The recent Senate version of the health care reform legislation includes previously introduced legislation known as the Physicians Payment Sunshine Act, which has been spearheaded by U.S. Senator Chuck Grassley, who has investigated undisclosed conflicts of interest among academic researchers who receive both federal and industry funding.
The Sunshine provision would require drug and device makers to report payments or transfers to doctors in excess of $10 per transaction. And to prevent abuse of the $10 cap, the legislation limits the cumulative value of gifts to $100 annually. Several device makers, by the way, already disclose payments as part of a 2007 settlement with the federal government over kickback charges.
However, the measure has been languishing for a couple of years and, as a result, some states haven’t waited for Congress to take action. Since 1993, Minnesota has made available reports of payments by drugmakers to physicians, but the North Star State was joined recently by Vermont and Massachusetts, both of which significantly restrict payments and gifts to physicians.

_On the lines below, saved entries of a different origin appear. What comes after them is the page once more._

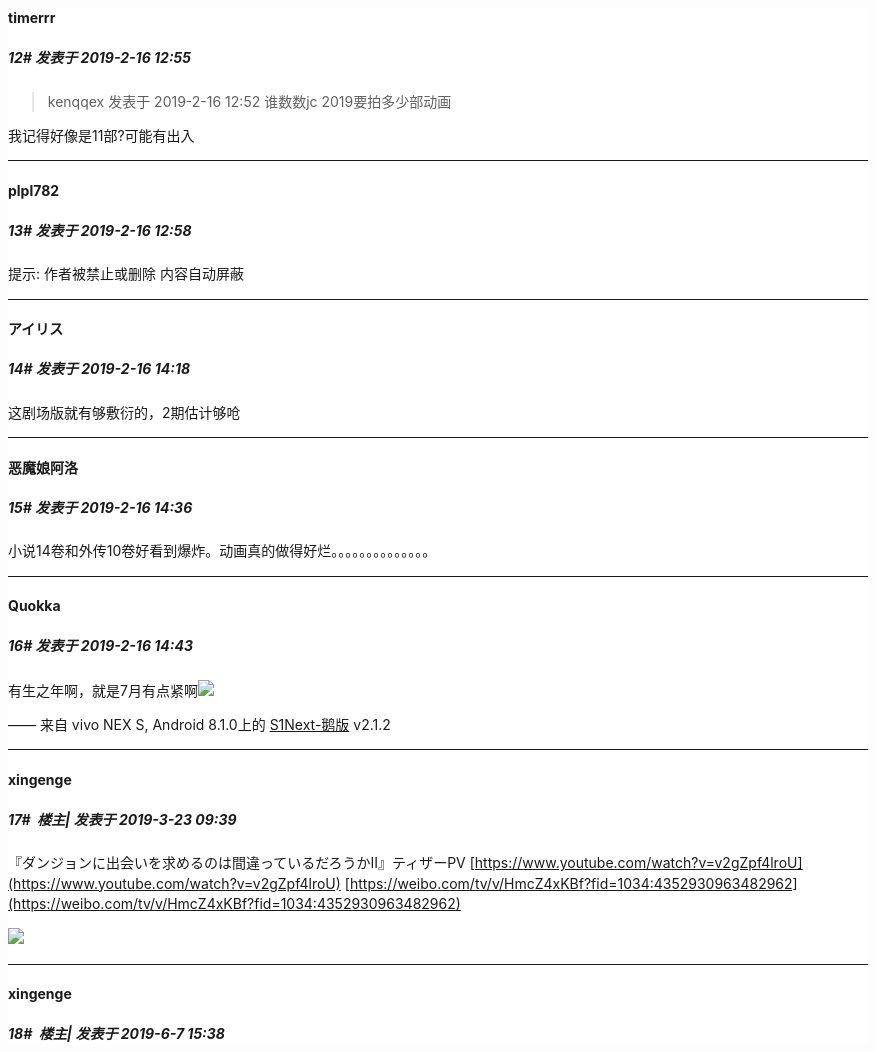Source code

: ####  timerrr  
##### 12#       发表于 2019-2-16 12:55

<blockquote>kenqqex 发表于 2019-2-16 12:52
谁数数jc 2019要拍多少部动画</blockquote>
我记得好像是11部?可能有出入

*****

####  plpl782  
##### 13#       发表于 2019-2-16 12:58

提示: 作者被禁止或删除 内容自动屏蔽

*****

####  アイリス  
##### 14#       发表于 2019-2-16 14:18

这剧场版就有够敷衍的，2期估计够呛

*****

####  恶魔娘阿洛  
##### 15#       发表于 2019-2-16 14:36

小说14卷和外传10卷好看到爆炸。动画真的做得好烂。。。。。。。。。。。。。。

*****

####  Quokka  
##### 16#       发表于 2019-2-16 14:43

有生之年啊，就是7月有点紧啊<img src="https://static.saraba1st.com/image/smiley/face2017/001.png" referrerpolicy="no-referrer">

—— 来自 vivo NEX S, Android 8.1.0上的 [S1Next-鹅版](https://github.com/ykrank/S1-Next/releases) v2.1.2

*****

####  xingenge  
##### 17#         楼主| 发表于 2019-3-23 09:39

『ダンジョンに出会いを求めるのは間違っているだろうかⅡ』ティザーPV
[https://www.youtube.com/watch?v=v2gZpf4lroU](https://www.youtube.com/watch?v=v2gZpf4lroU)
[https://weibo.com/tv/v/HmcZ4xKBf?fid=1034:4352930963482962](https://weibo.com/tv/v/HmcZ4xKBf?fid=1034:4352930963482962)

<img src="http://wx2.sinaimg.cn/large/0068TvVBgy1g1ch9q1ky7j31jk0y7n66.jpg" referrerpolicy="no-referrer">

*****

####  xingenge  
##### 18#         楼主| 发表于 2019-6-7 15:38
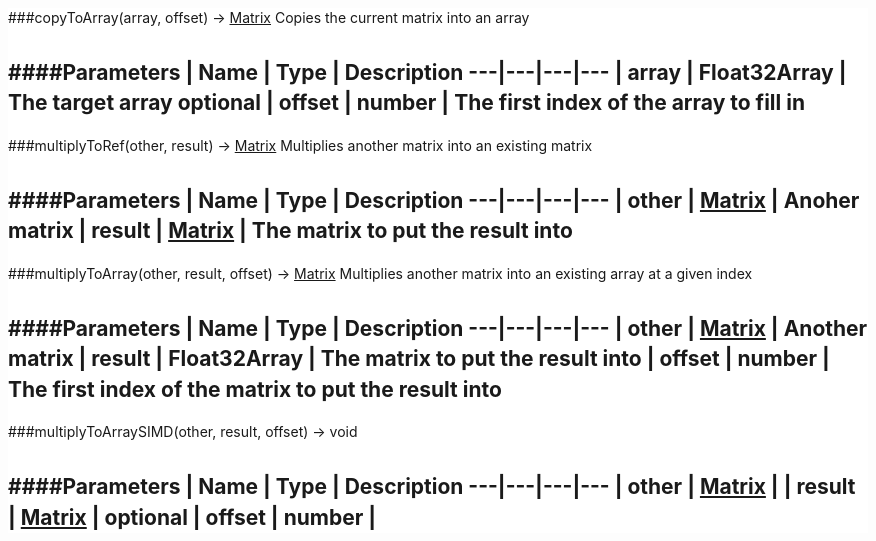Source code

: ###copyToArray(array, offset) &rarr; [Matrix](page.php?p=6754)
Copies the current matrix into an array





####Parameters
 | Name | Type | Description
---|---|---|---
 | array | Float32Array | The target array
optional | offset | number | The first index of the array to fill in
---

###multiplyToRef(other, result) &rarr; [Matrix](page.php?p=6754)
Multiplies another matrix into an existing matrix





####Parameters
 | Name | Type | Description
---|---|---|---
 | other | [Matrix](page.php?p=6754) | Anoher matrix
 | result | [Matrix](page.php?p=6754) | The matrix to put the result into
---

###multiplyToArray(other, result, offset) &rarr; [Matrix](page.php?p=6754)
Multiplies another matrix into an existing array at a given index





####Parameters
 | Name | Type | Description
---|---|---|---
 | other | [Matrix](page.php?p=6754) | Another matrix
 | result | Float32Array | The matrix to put the result into
 | offset | number | The first index of the matrix to put the result into
---

###multiplyToArraySIMD(other, result, offset) &rarr; void

####Parameters
 | Name | Type | Description
---|---|---|---
 | other | [Matrix](page.php?p=6754) | 
 | result | [Matrix](page.php?p=6754) | 
optional | offset | number | 
---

The move last year by Massachusetts, in fact, set off a kind of brawl with the pharmaceutical industry, which warned the legislation would drastically curtail clinical trials in the state, which is home to a large number of hospitals and cutting-edge biotech facilities. Such an openly confrontational approach didn’t work very well. The bill passed.
And the ramifications are being felt in interesting ways. At a recent meeting in Boston of the American College of Emergency Physicians, one drugmaker, Schering-Plough, had a booth where free ice cream was being dished out—except to doctors who hail from Minnesota, Vermont, and Massachusetts. They had to go elsewhere. The message, according to industry watchdogs, is that drugmakers and doctors don’t share all the same goals.
“Look, speaker bureaus run by drugmakers just aren’t appropriate for medicine,” says Harvard’s Campbell. “The speakers don’t control the content. So if you’re a physician or an academic physician and you want to be a drug salesman, go do it. But not under the shroud of medicine or academia.”